▶ **TASK INSTRUCTIONS**
[1] In the blog excerpt, reproduce the passage from "I chose not" up to and including "feelings on race.".
[2] The blog excerpt states that not every republican fits certain labels. List those labels.
[3] According to the blog excerpt, which two factors keep the writer from voting for Hilary?

▶ **EXCERPTED TEXT**

-- START --

But today? You can’t say you’re a republican anymore without vile, non-stop, blatant hate.

I understand that people are upset about Donald Trump being sworn in as the 45th president of our great country. I understand that many who didn’t vote for him did so out of a deep fear that they may be discriminated against. But there are two things to remember, which get lost in this sea of judgement: 1) not every republican is a racist/sexist/homophobic and 2) not every republican voted for Trump.

I chose not to vote for Donald or Hilary. As a log cabin republican, I cannot find myself voting for Hilary, both due to her policy stances and some of the outcomes of her biggest tenures in office. I frankly don’t trust her, and couldn’t imagine putting her name down to paper in the voting booth. I also did not vote for Donald Trump. The man ISN’T a republican: he’s just riding on the wings of a need for change. He wasn’t a candidate I could remotely get behind.

I am also not a racist. I understand there is this truth that any white person in today’s society, born ultimately of privilege, is racist, even if they don’t acknowledge it. The debate on racism is not part of this blog; instead I choose to see myself as not meaningfully racist. I understand and acknowledge that my whiteness makes me inherently so, but I do not seek to imbibe that with additional feelings on race.

I am not a sexist; while yes as a republican woman I have a serious problem with being handed things or being paraded or treated a certain way for being a woman, that doesn’t mean I don’t appreciate my gender or the roles that need to be expanded for them. I just don’t believe it has to happen by FORCE.

-- END --

▶ **RAW RECORDS**
-- START --

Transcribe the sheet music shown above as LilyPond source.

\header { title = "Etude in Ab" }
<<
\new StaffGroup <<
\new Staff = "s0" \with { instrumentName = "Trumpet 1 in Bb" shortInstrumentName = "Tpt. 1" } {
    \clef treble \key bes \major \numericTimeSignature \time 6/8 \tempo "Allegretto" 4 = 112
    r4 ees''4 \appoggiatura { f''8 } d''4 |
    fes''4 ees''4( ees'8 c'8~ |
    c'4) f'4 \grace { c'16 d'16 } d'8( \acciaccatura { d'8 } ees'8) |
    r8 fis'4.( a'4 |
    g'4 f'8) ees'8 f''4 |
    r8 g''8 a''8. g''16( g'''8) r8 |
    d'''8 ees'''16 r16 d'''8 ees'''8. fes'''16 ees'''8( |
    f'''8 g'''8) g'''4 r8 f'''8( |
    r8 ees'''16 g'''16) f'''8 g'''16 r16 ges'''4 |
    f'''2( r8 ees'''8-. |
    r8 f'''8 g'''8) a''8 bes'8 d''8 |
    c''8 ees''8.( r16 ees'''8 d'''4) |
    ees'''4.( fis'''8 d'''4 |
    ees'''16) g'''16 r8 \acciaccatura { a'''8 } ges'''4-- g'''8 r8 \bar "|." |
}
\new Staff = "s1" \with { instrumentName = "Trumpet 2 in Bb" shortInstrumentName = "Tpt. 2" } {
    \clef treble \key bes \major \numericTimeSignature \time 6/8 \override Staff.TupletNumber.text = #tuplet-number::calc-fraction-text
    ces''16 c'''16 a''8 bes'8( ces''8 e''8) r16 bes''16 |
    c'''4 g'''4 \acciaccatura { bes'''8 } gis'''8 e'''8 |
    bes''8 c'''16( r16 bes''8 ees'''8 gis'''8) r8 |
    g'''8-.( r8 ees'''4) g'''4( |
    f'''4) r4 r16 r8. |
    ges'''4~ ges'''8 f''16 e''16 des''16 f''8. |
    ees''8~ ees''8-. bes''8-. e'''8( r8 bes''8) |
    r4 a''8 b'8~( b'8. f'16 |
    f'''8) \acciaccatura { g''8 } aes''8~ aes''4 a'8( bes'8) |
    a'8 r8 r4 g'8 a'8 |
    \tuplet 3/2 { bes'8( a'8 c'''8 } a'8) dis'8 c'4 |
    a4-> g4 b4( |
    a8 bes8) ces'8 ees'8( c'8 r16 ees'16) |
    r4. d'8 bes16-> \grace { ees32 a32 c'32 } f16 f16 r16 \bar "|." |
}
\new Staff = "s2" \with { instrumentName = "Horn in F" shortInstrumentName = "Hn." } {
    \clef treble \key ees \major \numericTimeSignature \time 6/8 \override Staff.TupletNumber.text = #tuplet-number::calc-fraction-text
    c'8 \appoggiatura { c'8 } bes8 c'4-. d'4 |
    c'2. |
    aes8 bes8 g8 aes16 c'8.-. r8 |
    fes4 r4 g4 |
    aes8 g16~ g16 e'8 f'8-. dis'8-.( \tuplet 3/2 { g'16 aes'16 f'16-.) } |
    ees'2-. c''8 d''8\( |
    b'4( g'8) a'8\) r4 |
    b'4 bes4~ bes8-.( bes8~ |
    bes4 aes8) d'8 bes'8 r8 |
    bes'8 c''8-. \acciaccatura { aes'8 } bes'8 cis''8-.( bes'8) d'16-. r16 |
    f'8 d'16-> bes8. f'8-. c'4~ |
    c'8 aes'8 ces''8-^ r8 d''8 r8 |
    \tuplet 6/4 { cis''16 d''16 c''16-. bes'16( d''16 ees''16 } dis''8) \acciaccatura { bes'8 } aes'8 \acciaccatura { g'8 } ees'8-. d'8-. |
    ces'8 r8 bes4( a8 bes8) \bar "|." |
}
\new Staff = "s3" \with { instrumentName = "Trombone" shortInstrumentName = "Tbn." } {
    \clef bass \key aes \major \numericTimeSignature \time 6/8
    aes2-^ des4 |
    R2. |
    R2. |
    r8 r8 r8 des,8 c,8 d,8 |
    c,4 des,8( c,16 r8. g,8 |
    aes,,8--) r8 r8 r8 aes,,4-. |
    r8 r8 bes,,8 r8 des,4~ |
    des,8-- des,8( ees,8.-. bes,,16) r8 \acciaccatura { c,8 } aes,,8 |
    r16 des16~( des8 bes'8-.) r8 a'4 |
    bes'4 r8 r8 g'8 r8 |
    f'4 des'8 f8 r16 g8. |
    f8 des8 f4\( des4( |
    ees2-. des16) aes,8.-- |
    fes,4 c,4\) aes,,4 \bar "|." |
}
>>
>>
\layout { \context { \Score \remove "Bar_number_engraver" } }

-- END --

▶ **EXPECTED OUTPUTS**
[1]
I chose not to vote for Donald or Hilary. As a log cabin republican, I cannot find myself voting for Hilary, both due to her policy stances and some of the outcomes of her biggest tenures in office. I frankly don’t trust her, and couldn’t imagine putting her name down to paper in the voting booth. I also did not vote for Donald Trump. The man ISN’T a republican: he’s just riding on the wings of a need for change. He wasn’t a candidate I could remotely get behind.

I am also not a racist. I understand there is this truth that any white person in today’s society, born ultimately of privilege, is racist, even if they don’t acknowledge it. The debate on racism is not part of this blog; instead I choose to see myself as not meaningfully racist. I understand and acknowledge that my whiteness makes me inherently so, but I do not seek to imbibe that with additional feelings on race.

[2]
racist
sexist
homophobic

[3] Her policy stances and some of the outcomes of her biggest tenures in office.